Sur TMC, une publicité Google Pixel proposée sur un compte regardant « Élise et Cécile », sur téléphone portable, le 11 octobre 2022.

Reste donc le fait concret, au cœur du modèle d’affaires de la première chaîne : TF1 inonde les écrans de publicité, et sa régie pousse très loin son expertise pour améliorer l’effet des campagnes, comme une tête chercheuse à l’avant-garde dans la fabrique du consumérisme.

Ces dernières années, TF1 Pub a notamment investi beaucoup d’énergie dans le ciblage des publicités sur sa plateforme de rediffusion MyTF1, où les audiences se comptent en centaines de milliers de vues, grâce aux nombreuses données personnelles dont elle dispose. 27 millions de Français y ont créé un compte, fournissant de précieuses données démographiques à la chaîne en sus de leur historique de connexion.

Les sites Marmiton, Doctissimo, Cnet et Au Féminin, rachetés par le groupe (et en cours de revente), permettent de capter des données personnelles de 48 millions de visiteurs uniques, et La Redoute, partenaire de la chaîne, vend elle aussi ses précieuses data.

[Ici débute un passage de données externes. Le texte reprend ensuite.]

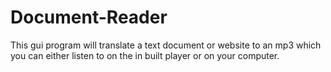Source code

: # Document-Reader
This gui program will translate a text document or website to an mp3 which you can either listen to on the in built player or on your computer.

Crudivores et « intentionnistes »

Pour parfaire son attirail, TF1 vient de s’allier à Intermarché, Casino, Géant, Franprix et Monoprix, pour profiter des informations enregistrées lors des achats en magasin et en ligne des 17 millions de clients qui possèdent une carte de fidélité. Un trésor pour publicitaire : « L’achat d’un agenda, d’un classeur à spirale ou d’un Tipp-Ex va nous donner des informations sur l’âge précis de l’enfant, car les fournitures scolaires sont très “différenciantes” », se réjouit en toute décontraction Alban Schleuniger, le directeur d’Infinity Advertising, le regroupement des cinq enseignes, dans une vidéo de promotion du partenariat.

Ce cocktail de données permet à TF1 Pub de n’adresser une publicité qu’aux seuls acheteurs de crudités, par exemple, ou de cibler les propriétaires de chat ou encore les futurs parents. Elle sait aussi viser un couple qui souhaite déménager ou changer de forfait internet, de voiture, de banque ou d’assurance (les « intentionnistes »).

Pub proposée par TF1 le 11 octobre 2022.

En ligne, un annonceur peut cibler un consommateur écolo en choisissant le sous-groupe « consom’acteur » et quatre fichiers « santé » ont également été ficelés, regroupant les acheteurs de traitements dermatologiques, de produits pour voies respiratoires, de produits pour troubles digestifs ou de compléments alimentaires et vitamines [4]. Et ce traçage du consommateur est désormais lui-même tracé : les achats des internautes soumis à ces publicités ciblées en ligne, sur MyTF1, peuvent être eux-mêmes analysés pour mesurer les effets de la campagne sur leur comportement. Une information clef pour les annonceurs.

TF1 Pub est également capable de prédire les actes d’achat. Grâce aux analystes de données de RelevanC, elle observe la date du dernier achat et les cycles de consommation, pour « délivrer un message publicitaire au moment où les foyers s’apprêtent à effectuer un achat », vante la régie sur son site.

Sur TMC, des pubs Galeries Lafayette et Nocibé, le 11 octobre 2022.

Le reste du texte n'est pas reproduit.